Transmissible spongiform encephalopathies are incurable, fatal neurodegenerative diseases characterized by the accumulation of abnormal prion protein (PrPsc), neuronal cell death and vacuolation of brain tissue (1). The PrPsc protein is extractable from diseased tissue and is distinguished from endogenous PrPc by partial protease resistance and detergent insolubility (2). The transmissible agent is the PrPsc protein and it serves as a template for the molecular conversion of endogenous host PrPc into the abnormal PrPsc structural isoform (3, 4). Host expression of PrPc is necessary for disease transmission, as ablation of the PrPc gene prevents disease (5) whereas the over expression of PrPc followed by PrPsc challenge accelerates disease (6, 7). The molecular events that mediate neuronal PrPc to PrPsc conversion, not simply accumulated PrPsc, appears to be the initiating factor mitigating the neurodegenerative disease process (8, 9). Bovine Spongiform Encephalopathy (BSE) is one example of many prion diseases that include Scrapie in sheep and goats, chronic wasting disease (CWD) in deer and elk, and Kuru and Creutzfeldt-Jakob disease (CJD) in humans. Prions are thought to propagate in infected hosts by a novel mechanism that occurs when normal prion protein (PrPc) becomes “misfolded” into an abnormal infectious form (PrPsc), in a template-driven process.

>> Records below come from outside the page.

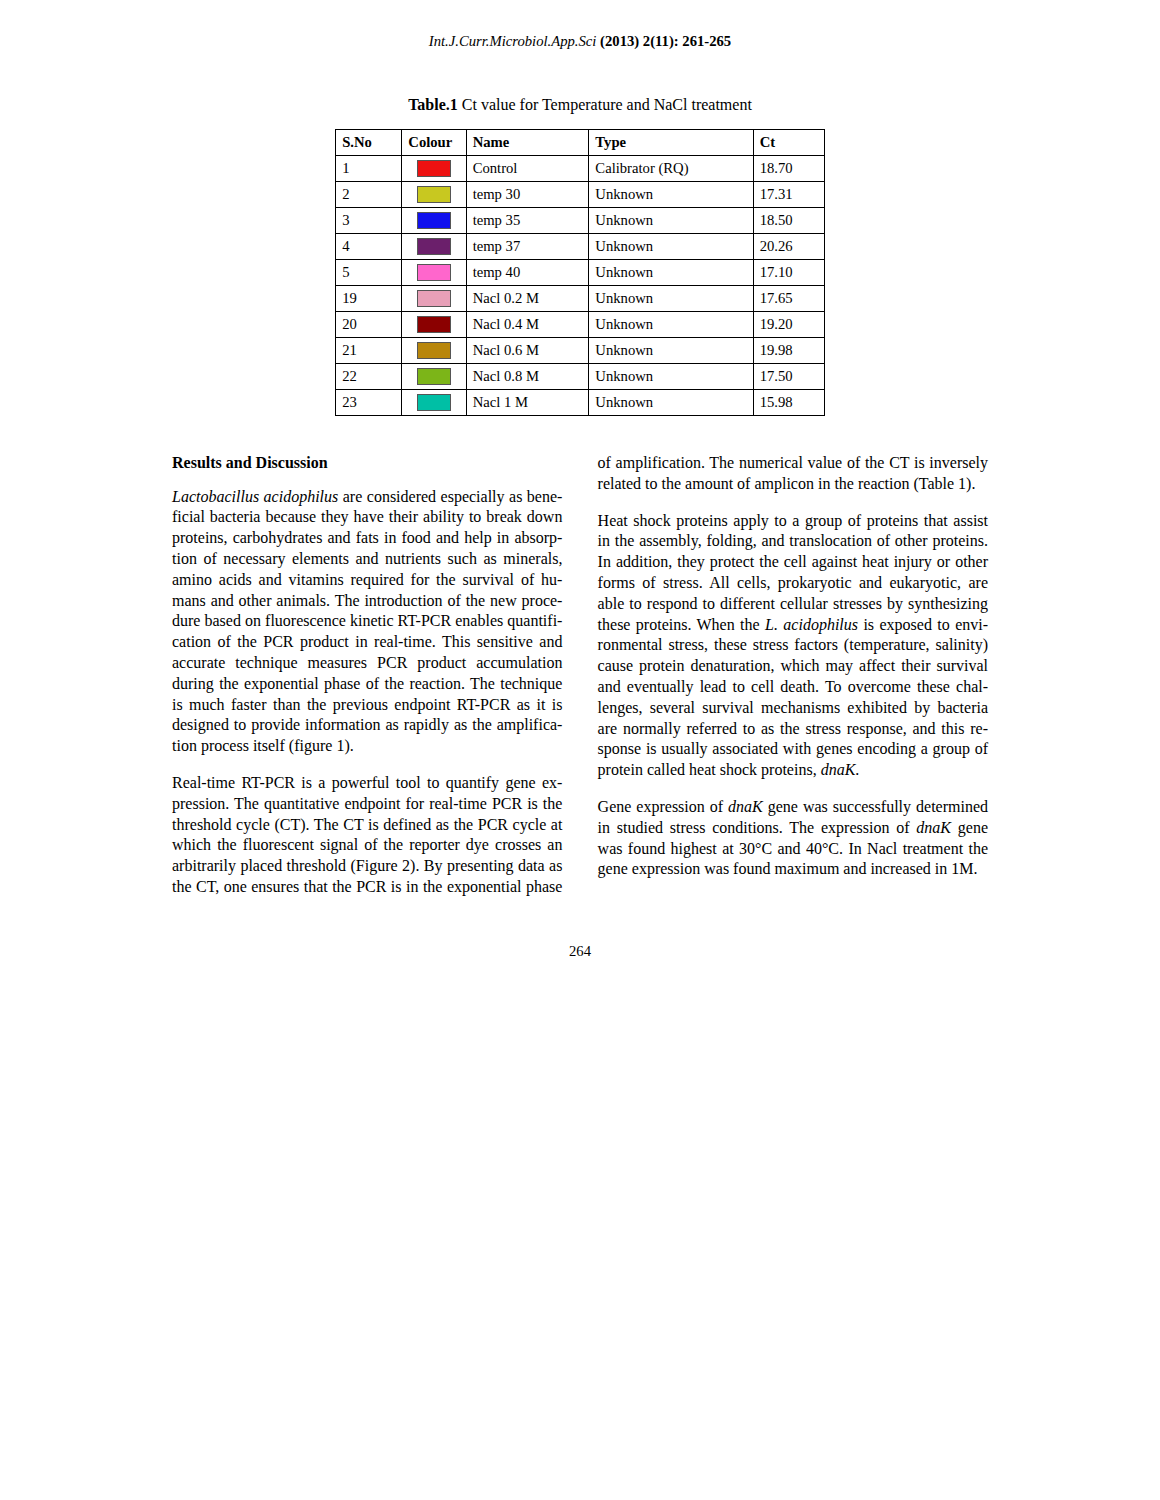Int.J.Curr.Microbiol.App.Sci (2013) 2(11): 261-265
Table.1 Ct value for Temperature and NaCl treatment
| S.No | Colour | Name | Type | Ct |
| --- | --- | --- | --- | --- |
| 1 | | Control | Calibrator (RQ) | 18.70 |
| 2 | | temp 30 | Unknown | 17.31 |
| 3 | | temp 35 | Unknown | 18.50 |
| 4 | | temp 37 | Unknown | 20.26 |
| 5 | | temp 40 | Unknown | 17.10 |
| 19 | | Nacl 0.2 M | Unknown | 17.65 |
| 20 | | Nacl 0.4 M | Unknown | 19.20 |
| 21 | | Nacl 0.6 M | Unknown | 19.98 |
| 22 | | Nacl 0.8 M | Unknown | 17.50 |
| 23 | | Nacl 1 M | Unknown | 15.98 |
Results and Discussion
Lactobacillus acidophilus are considered especially as beneficial bacteria because they have their ability to break down proteins, carbohydrates and fats in food and help in absorption of necessary elements and nutrients such as minerals, amino acids and vitamins required for the survival of humans and other animals. The introduction of the new procedure based on fluorescence kinetic RT-PCR enables quantification of the PCR product in real-time. This sensitive and accurate technique measures PCR product accumulation during the exponential phase of the reaction. The technique is much faster than the previous endpoint RT-PCR as it is designed to provide information as rapidly as the amplification process itself (figure 1).
Real-time RT-PCR is a powerful tool to quantify gene expression. The quantitative endpoint for real-time PCR is the threshold cycle (CT). The CT is defined as the PCR cycle at which the fluorescent signal of the reporter dye crosses an arbitrarily placed threshold (Figure 2). By presenting data as the CT, one ensures that the PCR is in the exponential phase of amplification. The numerical value of the CT is inversely related to the amount of amplicon in the reaction (Table 1).
Heat shock proteins apply to a group of proteins that assist in the assembly, folding, and translocation of other proteins. In addition, they protect the cell against heat injury or other forms of stress. All cells, prokaryotic and eukaryotic, are able to respond to different cellular stresses by synthesizing these proteins. When the L. acidophilus is exposed to environmental stress, these stress factors (temperature, salinity) cause protein denaturation, which may affect their survival and eventually lead to cell death. To overcome these challenges, several survival mechanisms exhibited by bacteria are normally referred to as the stress response, and this response is usually associated with genes encoding a group of protein called heat shock proteins, dnaK.
Gene expression of dnaK gene was successfully determined in studied stress conditions. The expression of dnaK gene was found highest at 30°C and 40°C. In Nacl treatment the gene expression was found maximum and increased in 1M.
264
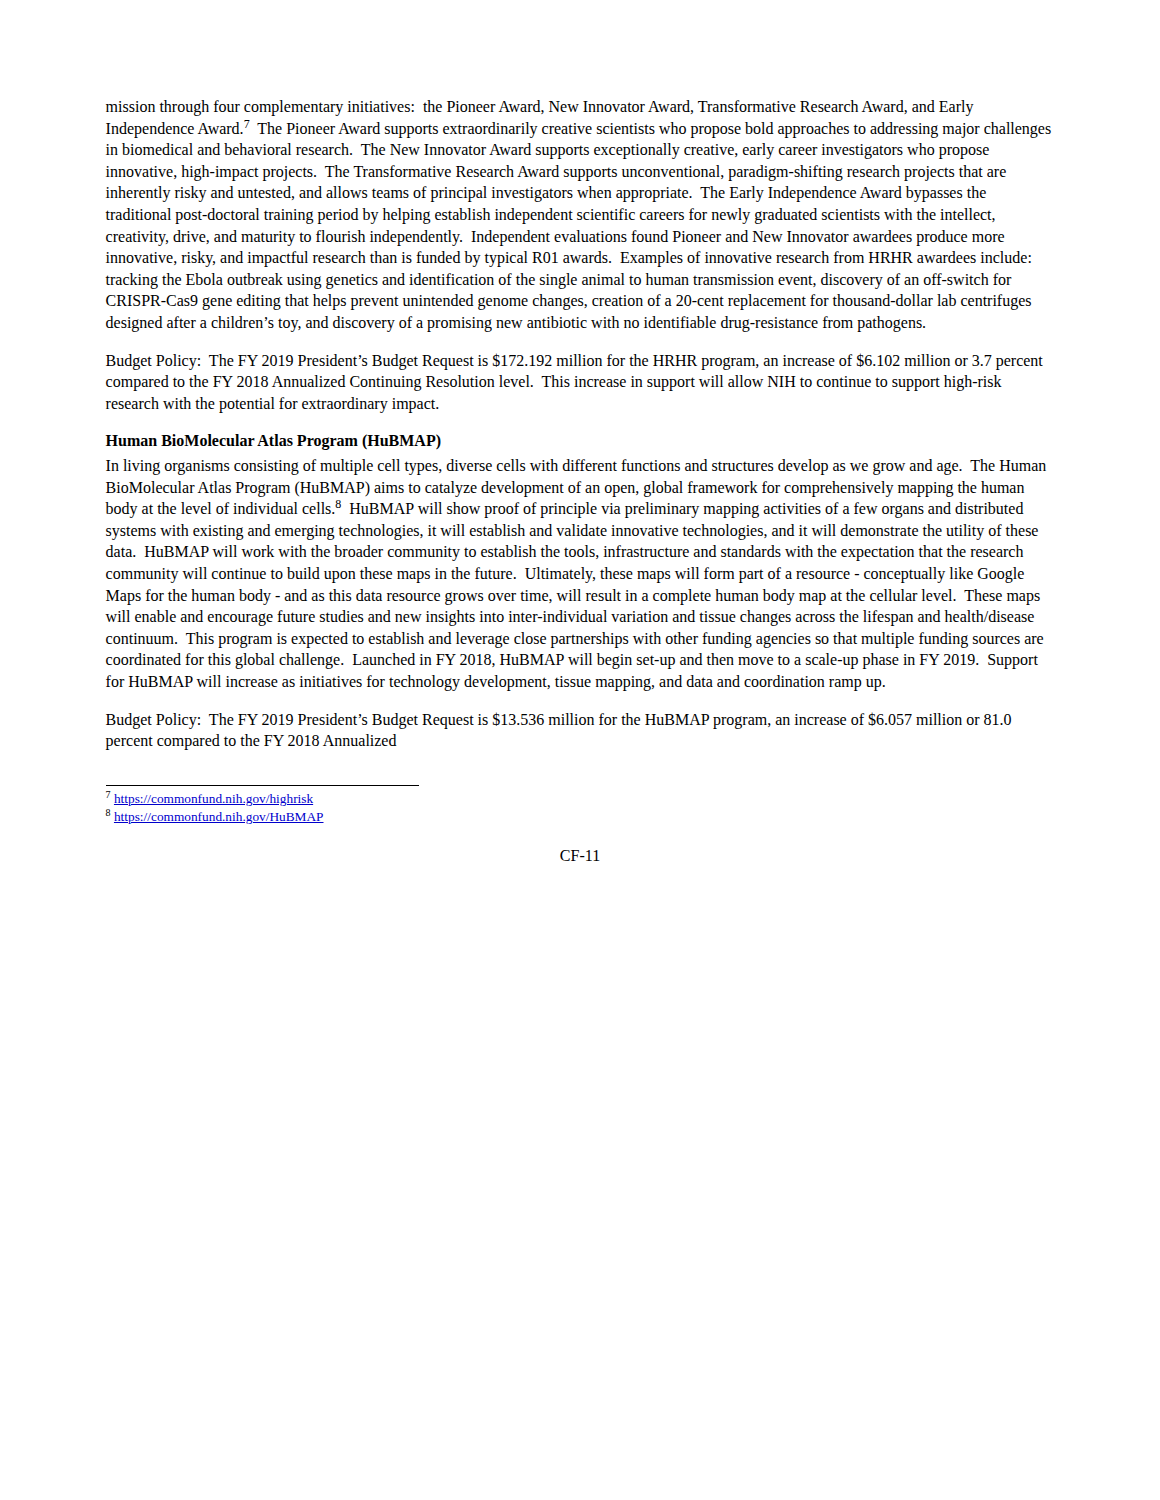mission through four complementary initiatives: the Pioneer Award, New Innovator Award, Transformative Research Award, and Early Independence Award.7 The Pioneer Award supports extraordinarily creative scientists who propose bold approaches to addressing major challenges in biomedical and behavioral research. The New Innovator Award supports exceptionally creative, early career investigators who propose innovative, high-impact projects. The Transformative Research Award supports unconventional, paradigm-shifting research projects that are inherently risky and untested, and allows teams of principal investigators when appropriate. The Early Independence Award bypasses the traditional post-doctoral training period by helping establish independent scientific careers for newly graduated scientists with the intellect, creativity, drive, and maturity to flourish independently. Independent evaluations found Pioneer and New Innovator awardees produce more innovative, risky, and impactful research than is funded by typical R01 awards. Examples of innovative research from HRHR awardees include: tracking the Ebola outbreak using genetics and identification of the single animal to human transmission event, discovery of an off-switch for CRISPR-Cas9 gene editing that helps prevent unintended genome changes, creation of a 20-cent replacement for thousand-dollar lab centrifuges designed after a children’s toy, and discovery of a promising new antibiotic with no identifiable drug-resistance from pathogens.
Budget Policy: The FY 2019 President’s Budget Request is $172.192 million for the HRHR program, an increase of $6.102 million or 3.7 percent compared to the FY 2018 Annualized Continuing Resolution level. This increase in support will allow NIH to continue to support high-risk research with the potential for extraordinary impact.
Human BioMolecular Atlas Program (HuBMAP)
In living organisms consisting of multiple cell types, diverse cells with different functions and structures develop as we grow and age. The Human BioMolecular Atlas Program (HuBMAP) aims to catalyze development of an open, global framework for comprehensively mapping the human body at the level of individual cells.8 HuBMAP will show proof of principle via preliminary mapping activities of a few organs and distributed systems with existing and emerging technologies, it will establish and validate innovative technologies, and it will demonstrate the utility of these data. HuBMAP will work with the broader community to establish the tools, infrastructure and standards with the expectation that the research community will continue to build upon these maps in the future. Ultimately, these maps will form part of a resource - conceptually like Google Maps for the human body - and as this data resource grows over time, will result in a complete human body map at the cellular level. These maps will enable and encourage future studies and new insights into inter-individual variation and tissue changes across the lifespan and health/disease continuum. This program is expected to establish and leverage close partnerships with other funding agencies so that multiple funding sources are coordinated for this global challenge. Launched in FY 2018, HuBMAP will begin set-up and then move to a scale-up phase in FY 2019. Support for HuBMAP will increase as initiatives for technology development, tissue mapping, and data and coordination ramp up.
Budget Policy: The FY 2019 President’s Budget Request is $13.536 million for the HuBMAP program, an increase of $6.057 million or 81.0 percent compared to the FY 2018 Annualized
7 https://commonfund.nih.gov/highrisk
8 https://commonfund.nih.gov/HuBMAP
CF-11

Unlike conventional microbes, prions do not require an agent-specific nucleic acid in order to multiply. The protein nature of prions makes them difficult to detect and nearly impossible to treat and control.
Current technologies inadequately address the inherent problems in prevention of PrPsc transmission, early detection and decontamination from animals and environmental by-products. Fundamentally, these issues reflect the fact that both PrPc and PrPsc have identical primary structures, differing in three-dimensional configuration only. To date no unique antibodies or surrogate markers have been identified that can distinguish between PrPc and PrPsc. This has created an extremely difficult and challenging dilemma in regard to the detection, vaccination and treatment of PrPsc (5).
Definitive diagnosis of PrPsc in animals requires assessment of clinical symptoms and post-mortem evaluation of brain tissue for spongiform degeneration. Pre-clinical assessment of animal status via non-invasive sampling has proven difficult and unreliable. The most definitive method to confirm the presence of infectious PrPsc requires an arduous animal bioassay. Biochemical assays all utilize a complex sequence of steps applied to tissue samples that exploit the resistance of PrPsc, relative to PrPc, to enzymatic degradation by Proteinase K (PK). Confirmation of PrPsc is defined by the detection of remaining PK resistance protein by a PrPc antibody (5-6). These methods detect only PK-resistant PrPsc, are prone to variability, and are inadequate for detection of low level PrPsc in contaminated samples such as blood.